WORK REQUEST: Every line containing the word "lines" is to be copied from the data below.

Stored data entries
•••••

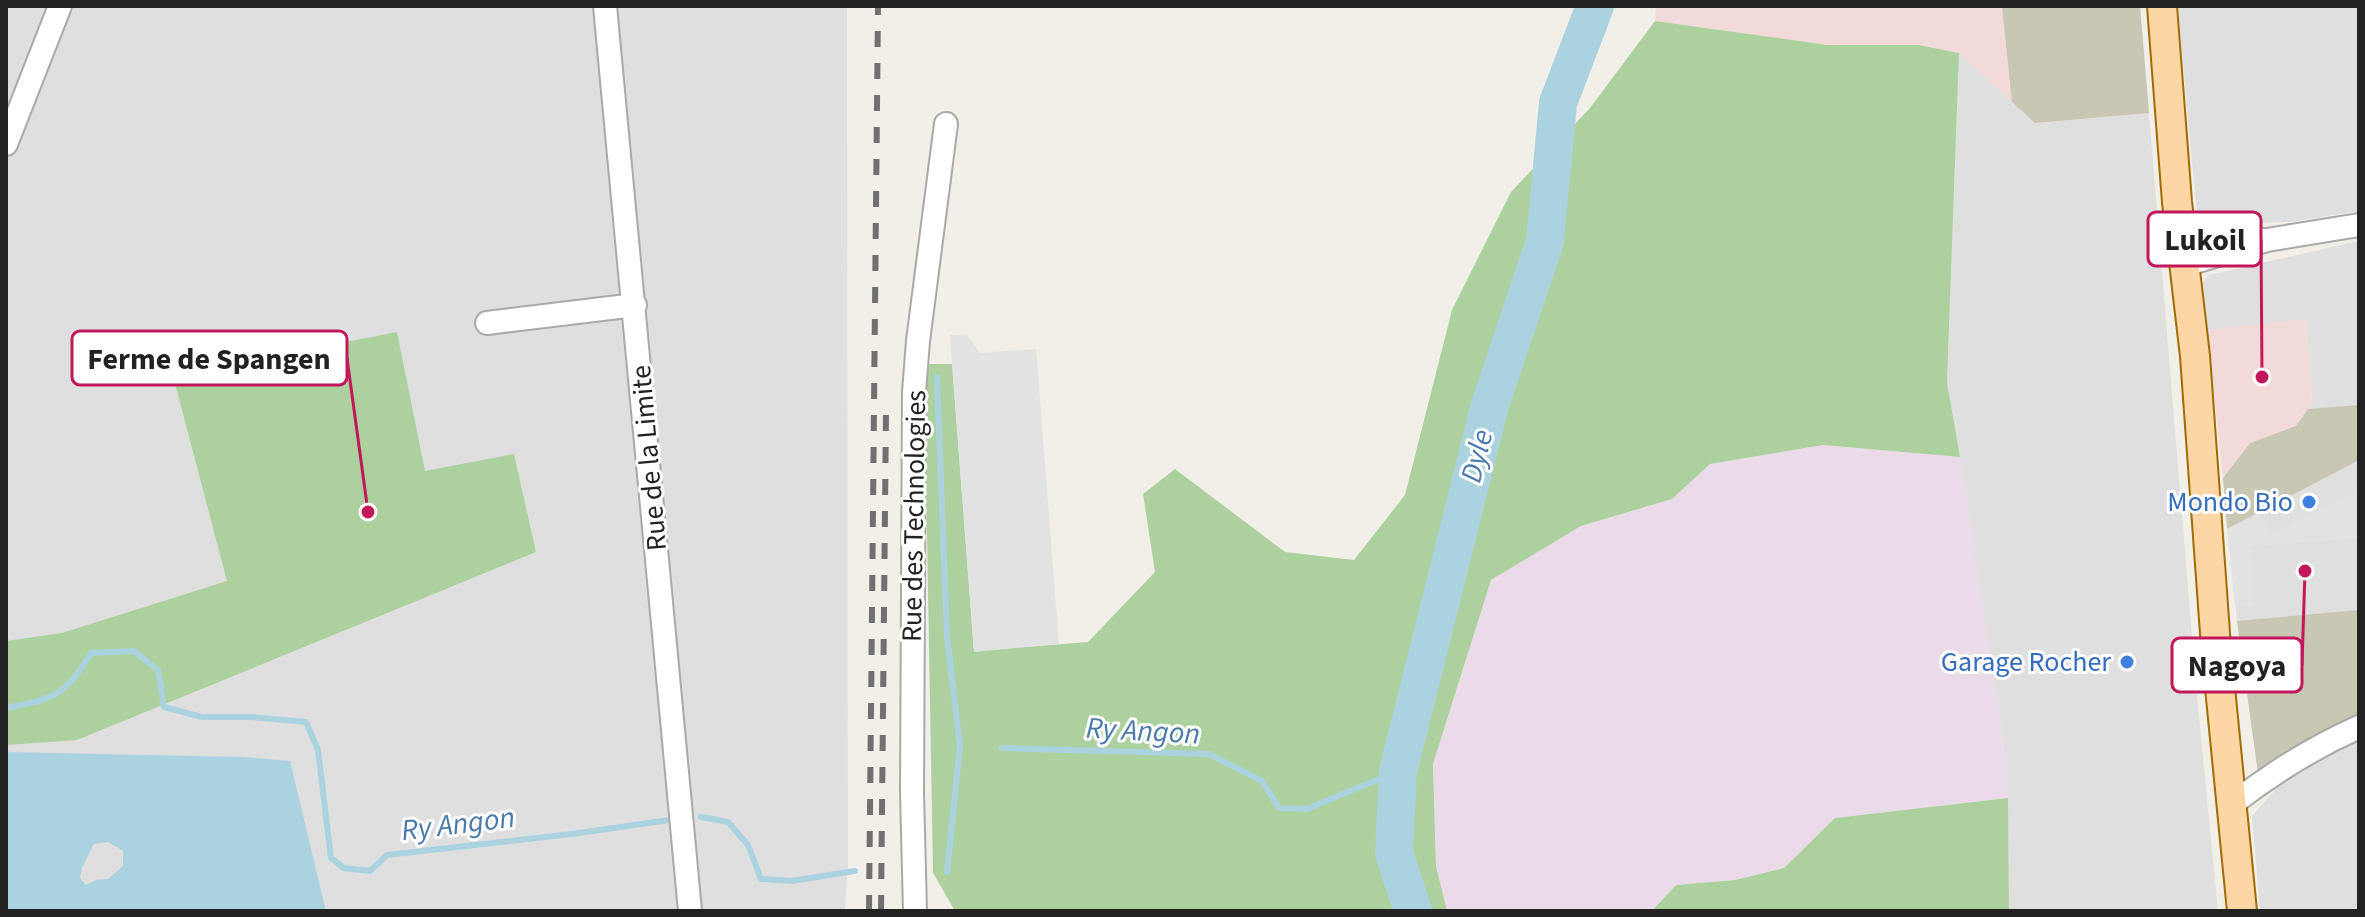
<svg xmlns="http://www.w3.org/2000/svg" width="2365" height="917" font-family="'Source Sans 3',sans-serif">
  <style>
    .residential { fill: #e0dfdf }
    .commercial { fill: #f2dad9 }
    .industrial { fill: #ebdbe8 }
    .construction { fill: #c7c7b4 }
    .forest { fill: #add19e }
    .parking { fill: #e2e2e2 }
    .water { fill: #aad3df; fill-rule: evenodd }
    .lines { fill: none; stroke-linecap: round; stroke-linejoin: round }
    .stream { stroke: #aad3df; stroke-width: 6 }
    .river { stroke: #aad3df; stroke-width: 38 }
    .minor-casing { stroke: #a9a9a9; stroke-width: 26 }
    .major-casing { stroke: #a06b00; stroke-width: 32 }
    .minor { stroke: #fff; stroke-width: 22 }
    .major { stroke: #fcd6a4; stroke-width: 28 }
    .rail { stroke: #707070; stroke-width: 6; stroke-dasharray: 16 16; stroke-linecap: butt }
    .shop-dot { fill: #3f7fe0; stroke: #fff; stroke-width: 3 }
    .labels { text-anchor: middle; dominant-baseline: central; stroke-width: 6; stroke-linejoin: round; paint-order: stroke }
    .street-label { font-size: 28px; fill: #222; stroke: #fff }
    .shop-label { font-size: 28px; fill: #366cbe; stroke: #fff; text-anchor: end }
    .water-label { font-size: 30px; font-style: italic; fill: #4a7aab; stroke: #fff }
    .leader { fill: none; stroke: #c2185b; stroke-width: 3 }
    .callout-dot { fill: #c2185b; stroke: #fff; stroke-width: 3 }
    .callout { fill: #fff; stroke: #c2185b; stroke-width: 3 }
    .callout-label { font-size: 30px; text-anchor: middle; font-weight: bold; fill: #222 }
  </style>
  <rect width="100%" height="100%" fill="#f2efe9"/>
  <!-- residential -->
  <path class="residential" d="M6,6H847L848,864L845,911H6Z
    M2178,6H2359V211L2290,222L2244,223L2197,216Z
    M1959,53L2035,123L2149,113L2196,686L2218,911H2009L2008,798L2003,743L1947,383Z
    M2359,241V721L2258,773L2237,621L2223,478L2296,426L2308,409L2312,399L2306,320L2207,330L2203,282L2209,275Z
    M2359,738V911H2260L2252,816L2283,781Z"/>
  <!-- commercial -->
  <path class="commercial" d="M1656,6H2140L2149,113L2035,123L1959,53L1919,45H1828L1655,21Z
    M2306,319L2312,400L2308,409L2297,426L2250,443L2223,478L2207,330Z"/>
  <!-- industrial -->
  <path class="industrial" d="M1823,445L1960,457L2003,743L2008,798L1835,818L1784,868L1735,880L1676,885L1652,911H1447L1436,866L1433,764L1491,580L1581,526L1672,499L1710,464Z"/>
  <!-- construction -->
  <path class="construction" d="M2002,6H2140L2149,113L2035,123L2012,102Z
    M2359,405V460L2227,529L2223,478L2250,443L2296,426L2308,409Z
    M2359,610V721L2258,773L2237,621Z"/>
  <!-- forest -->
  <path class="forest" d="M1655,21L1828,45H1919L1959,53L1947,383L1960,457L1823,445L1710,464L1672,499L1581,526L1491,580L1433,764L1436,866L1447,911H955L933,873L924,364H952L974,651L1088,642L1155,572L1143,494L1175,469L1285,552L1354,560L1405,495L1452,310L1511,192L1590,108Z
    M397,332L425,471L514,454L536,552L77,740L6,745V641L62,633L227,581L173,376Z
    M2008,798L2009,911H1652L1676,885L1735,880L1784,868L1835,818Z"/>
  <!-- parking -->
  <path class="parking" d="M950,335H967L980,353L1036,349L1059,644L974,652Z
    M2359,490V538L2249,547L2254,605L2235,606L2227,529L2260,513L2270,534Z"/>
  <!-- water -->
  <path class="water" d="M6,752L244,757L290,761L326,911H6ZM108,842L123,851V866L108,879L96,880L86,885L80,878L82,868L94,844Z"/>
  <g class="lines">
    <!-- stream -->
    <path class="stream" d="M937,377L947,637L960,746L947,872
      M6,708C54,699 65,696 91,653L134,651L158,670L164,707L202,717H252L306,722L318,750L331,858L344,868L370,871L387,855L572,834L669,820
      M1002,748L1209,754L1262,781L1279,808L1307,809L1398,771
      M701,817L728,822L748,845L761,879L791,881L855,871"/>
    <!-- river -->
    <path class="river" d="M1413,911L1394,853L1398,771L1490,405L1545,241L1558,103L1595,6"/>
    <!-- minor casing -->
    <g class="minor-casing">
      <path id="minor" d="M605,6L690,911
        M6,144L60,6
        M2180,229L2262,240
        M2185,265L2267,240L2359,225
        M487,323L635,305
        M2231,805C2271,774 2314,747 2359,727
        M915,911L912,793L914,392L918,341L946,124"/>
    </g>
    <!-- major casing -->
    <g class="major-casing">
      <path id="major" d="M2162,6L2177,202L2195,356L2216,647L2242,911"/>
    </g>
    <!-- minor -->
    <use href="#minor" class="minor"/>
    <!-- major -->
    <use href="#major" class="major"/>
    <!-- rail -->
    <path class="rail" d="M869,911L878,6
      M881,911L886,410"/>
  </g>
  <!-- markers -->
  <g class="shop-dot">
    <circle cx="2309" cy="502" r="8"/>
    <circle cx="2127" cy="662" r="8"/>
  </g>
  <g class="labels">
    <!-- street labels -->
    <g class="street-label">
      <text transform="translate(649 458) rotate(-95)">Rue de la Limite</text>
      <text transform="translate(914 516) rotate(-89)">Rue des Technologies</text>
    </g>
    <!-- shop labels -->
    <g class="shop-label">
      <text x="2293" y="502">Mondo Bio</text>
      <text x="2111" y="662">Garage Rocher</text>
    </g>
    <!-- water labels -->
    <g class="water-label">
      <text transform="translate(1477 456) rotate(-76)">Dyle</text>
      <text transform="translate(1143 731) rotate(3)">Ry Angon</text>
      <text transform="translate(458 824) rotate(-7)">Ry Angon</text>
    </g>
  </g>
  <!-- callouts -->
  <path class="leader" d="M2262 377L2261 239M368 512L347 358M2305 571L2302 665"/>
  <g class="callout-dot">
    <circle cx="2262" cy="377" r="8"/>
    <circle cx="368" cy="512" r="8"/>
    <circle cx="2305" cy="571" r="8"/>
  </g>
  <g class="callout">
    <rect x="2148" y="212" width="113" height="54" rx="8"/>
    <rect x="72" y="331" width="275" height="54" rx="8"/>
    <rect x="2172" y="638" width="130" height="54" rx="8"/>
  </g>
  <g class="callout-label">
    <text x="2205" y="250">Lukoil</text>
    <text x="209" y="369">Ferme de Spangen</text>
    <text x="2237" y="676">Nagoya</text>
  </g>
  <!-- border -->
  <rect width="2365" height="917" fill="none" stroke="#222222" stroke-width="16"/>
</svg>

•••••

SOLUTION TO THE PROBLEM:
    .lines { fill: none; stroke-linecap: round; stroke-linejoin: round }
  <g class="lines">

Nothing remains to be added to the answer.